## Exercise aim
Rewrite the lines below as a numbered list, omitting any blank lines.

## Extracted records
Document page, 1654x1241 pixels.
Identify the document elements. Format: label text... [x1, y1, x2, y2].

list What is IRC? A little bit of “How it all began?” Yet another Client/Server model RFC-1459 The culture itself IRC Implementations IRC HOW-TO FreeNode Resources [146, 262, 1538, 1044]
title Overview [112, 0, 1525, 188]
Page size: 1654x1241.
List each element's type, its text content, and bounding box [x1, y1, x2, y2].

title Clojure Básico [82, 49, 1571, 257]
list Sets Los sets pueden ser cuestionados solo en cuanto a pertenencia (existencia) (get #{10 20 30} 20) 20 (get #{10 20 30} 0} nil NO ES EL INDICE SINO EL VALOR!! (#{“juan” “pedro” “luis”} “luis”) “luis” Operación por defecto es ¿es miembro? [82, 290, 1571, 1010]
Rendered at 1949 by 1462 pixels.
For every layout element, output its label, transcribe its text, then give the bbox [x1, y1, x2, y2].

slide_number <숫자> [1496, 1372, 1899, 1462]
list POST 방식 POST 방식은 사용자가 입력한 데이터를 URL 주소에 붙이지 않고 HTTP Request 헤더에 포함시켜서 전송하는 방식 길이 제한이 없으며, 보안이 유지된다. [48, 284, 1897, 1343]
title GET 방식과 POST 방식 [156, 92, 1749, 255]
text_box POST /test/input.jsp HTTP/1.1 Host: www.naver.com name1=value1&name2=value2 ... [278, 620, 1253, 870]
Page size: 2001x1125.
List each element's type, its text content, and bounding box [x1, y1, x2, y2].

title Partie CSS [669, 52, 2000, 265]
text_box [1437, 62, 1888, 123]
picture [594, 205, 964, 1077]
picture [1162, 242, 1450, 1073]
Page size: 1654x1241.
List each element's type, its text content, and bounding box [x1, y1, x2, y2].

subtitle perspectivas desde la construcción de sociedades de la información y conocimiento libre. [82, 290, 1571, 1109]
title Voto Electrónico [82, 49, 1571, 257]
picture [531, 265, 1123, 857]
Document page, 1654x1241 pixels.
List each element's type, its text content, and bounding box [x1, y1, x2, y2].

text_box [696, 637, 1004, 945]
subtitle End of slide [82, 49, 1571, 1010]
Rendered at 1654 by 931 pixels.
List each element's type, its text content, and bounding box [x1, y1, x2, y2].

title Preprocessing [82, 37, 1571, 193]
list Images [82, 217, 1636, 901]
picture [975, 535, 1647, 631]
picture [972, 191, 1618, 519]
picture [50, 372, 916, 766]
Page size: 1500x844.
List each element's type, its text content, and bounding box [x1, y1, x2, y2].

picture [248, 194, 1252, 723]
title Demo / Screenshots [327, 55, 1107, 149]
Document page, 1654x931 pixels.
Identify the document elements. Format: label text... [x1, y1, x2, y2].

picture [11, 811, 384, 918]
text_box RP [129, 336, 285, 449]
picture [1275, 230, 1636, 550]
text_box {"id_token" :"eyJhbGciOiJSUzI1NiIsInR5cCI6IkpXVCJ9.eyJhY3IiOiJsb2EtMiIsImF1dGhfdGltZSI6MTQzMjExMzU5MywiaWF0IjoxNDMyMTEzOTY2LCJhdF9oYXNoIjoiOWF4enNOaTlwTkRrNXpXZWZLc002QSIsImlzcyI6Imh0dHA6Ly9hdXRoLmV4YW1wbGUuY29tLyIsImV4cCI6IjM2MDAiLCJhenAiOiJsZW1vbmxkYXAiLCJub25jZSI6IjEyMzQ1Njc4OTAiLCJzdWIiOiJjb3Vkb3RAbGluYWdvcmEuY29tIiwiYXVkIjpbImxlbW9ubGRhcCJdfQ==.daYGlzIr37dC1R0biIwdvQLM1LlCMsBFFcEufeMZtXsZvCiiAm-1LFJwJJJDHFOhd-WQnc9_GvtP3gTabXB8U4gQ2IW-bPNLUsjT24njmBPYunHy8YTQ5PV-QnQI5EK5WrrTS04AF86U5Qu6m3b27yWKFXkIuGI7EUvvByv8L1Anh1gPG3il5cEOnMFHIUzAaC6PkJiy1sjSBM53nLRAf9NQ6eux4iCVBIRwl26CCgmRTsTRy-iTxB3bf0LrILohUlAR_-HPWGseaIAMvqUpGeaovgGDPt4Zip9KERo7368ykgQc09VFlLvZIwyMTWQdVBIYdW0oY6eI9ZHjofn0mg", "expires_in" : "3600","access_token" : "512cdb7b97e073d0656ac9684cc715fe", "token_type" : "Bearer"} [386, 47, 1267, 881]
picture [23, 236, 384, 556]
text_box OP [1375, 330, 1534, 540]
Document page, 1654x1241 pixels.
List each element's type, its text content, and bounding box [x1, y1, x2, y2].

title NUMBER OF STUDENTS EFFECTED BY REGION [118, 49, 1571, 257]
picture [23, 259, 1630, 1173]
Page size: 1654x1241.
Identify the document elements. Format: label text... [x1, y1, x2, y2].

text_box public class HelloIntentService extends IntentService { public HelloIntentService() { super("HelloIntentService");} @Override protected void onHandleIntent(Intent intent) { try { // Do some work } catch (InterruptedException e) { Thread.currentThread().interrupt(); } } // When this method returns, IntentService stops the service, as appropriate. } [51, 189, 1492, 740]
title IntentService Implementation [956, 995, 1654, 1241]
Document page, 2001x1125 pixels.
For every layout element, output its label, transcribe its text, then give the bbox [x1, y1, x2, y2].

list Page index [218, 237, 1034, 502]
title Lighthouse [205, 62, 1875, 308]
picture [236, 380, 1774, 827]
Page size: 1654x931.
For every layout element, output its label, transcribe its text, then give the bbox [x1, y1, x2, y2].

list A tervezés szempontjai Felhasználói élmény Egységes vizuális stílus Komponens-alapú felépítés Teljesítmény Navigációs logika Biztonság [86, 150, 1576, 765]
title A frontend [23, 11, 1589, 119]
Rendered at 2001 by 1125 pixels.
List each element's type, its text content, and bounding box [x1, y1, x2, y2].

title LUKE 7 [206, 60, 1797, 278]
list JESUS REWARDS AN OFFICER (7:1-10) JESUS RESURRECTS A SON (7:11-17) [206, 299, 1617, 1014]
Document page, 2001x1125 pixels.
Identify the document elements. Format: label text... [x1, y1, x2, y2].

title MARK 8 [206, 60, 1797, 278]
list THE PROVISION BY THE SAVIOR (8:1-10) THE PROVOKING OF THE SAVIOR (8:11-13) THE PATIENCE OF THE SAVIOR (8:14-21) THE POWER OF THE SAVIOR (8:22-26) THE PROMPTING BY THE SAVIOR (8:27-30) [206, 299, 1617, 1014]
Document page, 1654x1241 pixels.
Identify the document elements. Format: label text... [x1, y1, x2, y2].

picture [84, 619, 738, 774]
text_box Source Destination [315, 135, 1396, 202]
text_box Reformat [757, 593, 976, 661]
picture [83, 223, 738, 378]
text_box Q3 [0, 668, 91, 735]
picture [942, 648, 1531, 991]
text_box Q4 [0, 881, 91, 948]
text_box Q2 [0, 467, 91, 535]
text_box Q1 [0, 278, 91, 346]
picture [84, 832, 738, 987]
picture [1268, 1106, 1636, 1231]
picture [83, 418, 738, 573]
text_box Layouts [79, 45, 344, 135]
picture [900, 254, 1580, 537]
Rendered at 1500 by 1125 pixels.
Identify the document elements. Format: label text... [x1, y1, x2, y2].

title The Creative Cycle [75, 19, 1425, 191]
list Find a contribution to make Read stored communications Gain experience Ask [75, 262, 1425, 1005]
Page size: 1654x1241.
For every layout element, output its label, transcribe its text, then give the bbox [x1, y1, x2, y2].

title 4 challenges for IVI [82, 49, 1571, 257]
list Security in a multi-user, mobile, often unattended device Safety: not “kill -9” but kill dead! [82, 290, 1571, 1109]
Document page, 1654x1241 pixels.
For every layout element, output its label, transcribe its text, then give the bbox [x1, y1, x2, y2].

## Response to this exercise
1. Document page, 1654x1241 pixels.
2. Identify the document elements. Format: label text... [x1, y1, x2, y2].
3. list What is IRC? A little bit of “How it all began?” Yet another Client/Server model RFC-1459 The culture itself IRC Implementations IRC HOW-TO FreeNode Resources [146, 262, 1538, 1044]
4. title Overview [112, 0, 1525, 188]
5. Page size: 1654x1241.
6. List each element's type, its text content, and bounding box [x1, y1, x2, y2].
7. title Clojure Básico [82, 49, 1571, 257]
8. list Sets Los sets pueden ser cuestionados solo en cuanto a pertenencia (existencia) (get #{10 20 30} 20) 20 (get #{10 20 30} 0} nil NO ES EL INDICE SINO EL VALOR!! (#{“juan” “pedro” “luis”} “luis”) “luis” Operación por defecto es ¿es miembro? [82, 290, 1571, 1010]
9. Rendered at 1949 by 1462 pixels.
10. For every layout element, output its label, transcribe its text, then give the bbox [x1, y1, x2, y2].
11. slide_number <숫자> [1496, 1372, 1899, 1462]
12. list POST 방식 POST 방식은 사용자가 입력한 데이터를 URL 주소에 붙이지 않고 HTTP Request 헤더에 포함시켜서 전송하는 방식 길이 제한이 없으며, 보안이 유지된다. [48, 284, 1897, 1343]
13. title GET 방식과 POST 방식 [156, 92, 1749, 255]
14. text_box POST /test/input.jsp HTTP/1.1 Host: www.naver.com name1=value1&name2=value2 ... [278, 620, 1253, 870]
15. Page size: 2001x1125.
16. List each element's type, its text content, and bounding box [x1, y1, x2, y2].
17. title Partie CSS [669, 52, 2000, 265]
18. text_box [1437, 62, 1888, 123]
19. picture [594, 205, 964, 1077]
20. picture [1162, 242, 1450, 1073]
21. Page size: 1654x1241.
22. List each element's type, its text content, and bounding box [x1, y1, x2, y2].
23. subtitle perspectivas desde la construcción de sociedades de la información y conocimiento libre. [82, 290, 1571, 1109]
24. title Voto Electrónico [82, 49, 1571, 257]
25. picture [531, 265, 1123, 857]
26. Document page, 1654x1241 pixels.
27. List each element's type, its text content, and bounding box [x1, y1, x2, y2].
28. text_box [696, 637, 1004, 945]
29. subtitle End of slide [82, 49, 1571, 1010]
30. Rendered at 1654 by 931 pixels.
31. List each element's type, its text content, and bounding box [x1, y1, x2, y2].
32. title Preprocessing [82, 37, 1571, 193]
33. list Images [82, 217, 1636, 901]
34. picture [975, 535, 1647, 631]
35. picture [972, 191, 1618, 519]
36. picture [50, 372, 916, 766]
37. Page size: 1500x844.
38. List each element's type, its text content, and bounding box [x1, y1, x2, y2].
39. picture [248, 194, 1252, 723]
40. title Demo / Screenshots [327, 55, 1107, 149]
41. Document page, 1654x931 pixels.
42. Identify the document elements. Format: label text... [x1, y1, x2, y2].
43. picture [11, 811, 384, 918]
44. text_box RP [129, 336, 285, 449]
45. picture [1275, 230, 1636, 550]
46. text_box {"id_token" :"eyJhbGciOiJSUzI1NiIsInR5cCI6IkpXVCJ9.eyJhY3IiOiJsb2EtMiIsImF1dGhfdGltZSI6MTQzMjExMzU5MywiaWF0IjoxNDMyMTEzOTY2LCJhdF9oYXNoIjoiOWF4enNOaTlwTkRrNXpXZWZLc002QSIsImlzcyI6Imh0dHA6Ly9hdXRoLmV4YW1wbGUuY29tLyIsImV4cCI6IjM2MDAiLCJhenAiOiJsZW1vbmxkYXAiLCJub25jZSI6IjEyMzQ1Njc4OTAiLCJzdWIiOiJjb3Vkb3RAbGluYWdvcmEuY29tIiwiYXVkIjpbImxlbW9ubGRhcCJdfQ==.daYGlzIr37dC1R0biIwdvQLM1LlCMsBFFcEufeMZtXsZvCiiAm-1LFJwJJJDHFOhd-WQnc9_GvtP3gTabXB8U4gQ2IW-bPNLUsjT24njmBPYunHy8YTQ5PV-QnQI5EK5WrrTS04AF86U5Qu6m3b27yWKFXkIuGI7EUvvByv8L1Anh1gPG3il5cEOnMFHIUzAaC6PkJiy1sjSBM53nLRAf9NQ6eux4iCVBIRwl26CCgmRTsTRy-iTxB3bf0LrILohUlAR_-HPWGseaIAMvqUpGeaovgGDPt4Zip9KERo7368ykgQc09VFlLvZIwyMTWQdVBIYdW0oY6eI9ZHjofn0mg", "expires_in" : "3600","access_token" : "512cdb7b97e073d0656ac9684cc715fe", "token_type" : "Bearer"} [386, 47, 1267, 881]
47. picture [23, 236, 384, 556]
48. text_box OP [1375, 330, 1534, 540]
49. Document page, 1654x1241 pixels.
50. List each element's type, its text content, and bounding box [x1, y1, x2, y2].
51. title NUMBER OF STUDENTS EFFECTED BY REGION [118, 49, 1571, 257]
52. picture [23, 259, 1630, 1173]
53. Page size: 1654x1241.
54. Identify the document elements. Format: label text... [x1, y1, x2, y2].
55. text_box public class HelloIntentService extends IntentService { public HelloIntentService() { super("HelloIntentService");} @Override protected void onHandleIntent(Intent intent) { try { // Do some work } catch (InterruptedException e) { Thread.currentThread().interrupt(); } } // When this method returns, IntentService stops the service, as appropriate. } [51, 189, 1492, 740]
56. title IntentService Implementation [956, 995, 1654, 1241]
57. Document page, 2001x1125 pixels.
58. For every layout element, output its label, transcribe its text, then give the bbox [x1, y1, x2, y2].
59. list Page index [218, 237, 1034, 502]
60. title Lighthouse [205, 62, 1875, 308]
61. picture [236, 380, 1774, 827]
62. Page size: 1654x931.
63. For every layout element, output its label, transcribe its text, then give the bbox [x1, y1, x2, y2].
64. list A tervezés szempontjai Felhasználói élmény Egységes vizuális stílus Komponens-alapú felépítés Teljesítmény Navigációs logika Biztonság [86, 150, 1576, 765]
65. title A frontend [23, 11, 1589, 119]
66. Rendered at 2001 by 1125 pixels.
67. List each element's type, its text content, and bounding box [x1, y1, x2, y2].
68. title LUKE 7 [206, 60, 1797, 278]
69. list JESUS REWARDS AN OFFICER (7:1-10) JESUS RESURRECTS A SON (7:11-17) [206, 299, 1617, 1014]
70. Document page, 2001x1125 pixels.
71. Identify the document elements. Format: label text... [x1, y1, x2, y2].
72. title MARK 8 [206, 60, 1797, 278]
73. list THE PROVISION BY THE SAVIOR (8:1-10) THE PROVOKING OF THE SAVIOR (8:11-13) THE PATIENCE OF THE SAVIOR (8:14-21) THE POWER OF THE SAVIOR (8:22-26) THE PROMPTING BY THE SAVIOR (8:27-30) [206, 299, 1617, 1014]
74. Document page, 1654x1241 pixels.
75. Identify the document elements. Format: label text... [x1, y1, x2, y2].
76. picture [84, 619, 738, 774]
77. text_box Source Destination [315, 135, 1396, 202]
78. text_box Reformat [757, 593, 976, 661]
79. picture [83, 223, 738, 378]
80. text_box Q3 [0, 668, 91, 735]
81. picture [942, 648, 1531, 991]
82. text_box Q4 [0, 881, 91, 948]
83. text_box Q2 [0, 467, 91, 535]
84. text_box Q1 [0, 278, 91, 346]
85. picture [84, 832, 738, 987]
86. picture [1268, 1106, 1636, 1231]
87. picture [83, 418, 738, 573]
88. text_box Layouts [79, 45, 344, 135]
89. picture [900, 254, 1580, 537]
90. Rendered at 1500 by 1125 pixels.
91. Identify the document elements. Format: label text... [x1, y1, x2, y2].
92. title The Creative Cycle [75, 19, 1425, 191]
93. list Find a contribution to make Read stored communications Gain experience Ask [75, 262, 1425, 1005]
94. Page size: 1654x1241.
95. For every layout element, output its label, transcribe its text, then give the bbox [x1, y1, x2, y2].
96. title 4 challenges for IVI [82, 49, 1571, 257]
97. list Security in a multi-user, mobile, often unattended device Safety: not “kill -9” but kill dead! [82, 290, 1571, 1109]
98. Document page, 1654x1241 pixels.
99. For every layout element, output its label, transcribe its text, then give the bbox [x1, y1, x2, y2].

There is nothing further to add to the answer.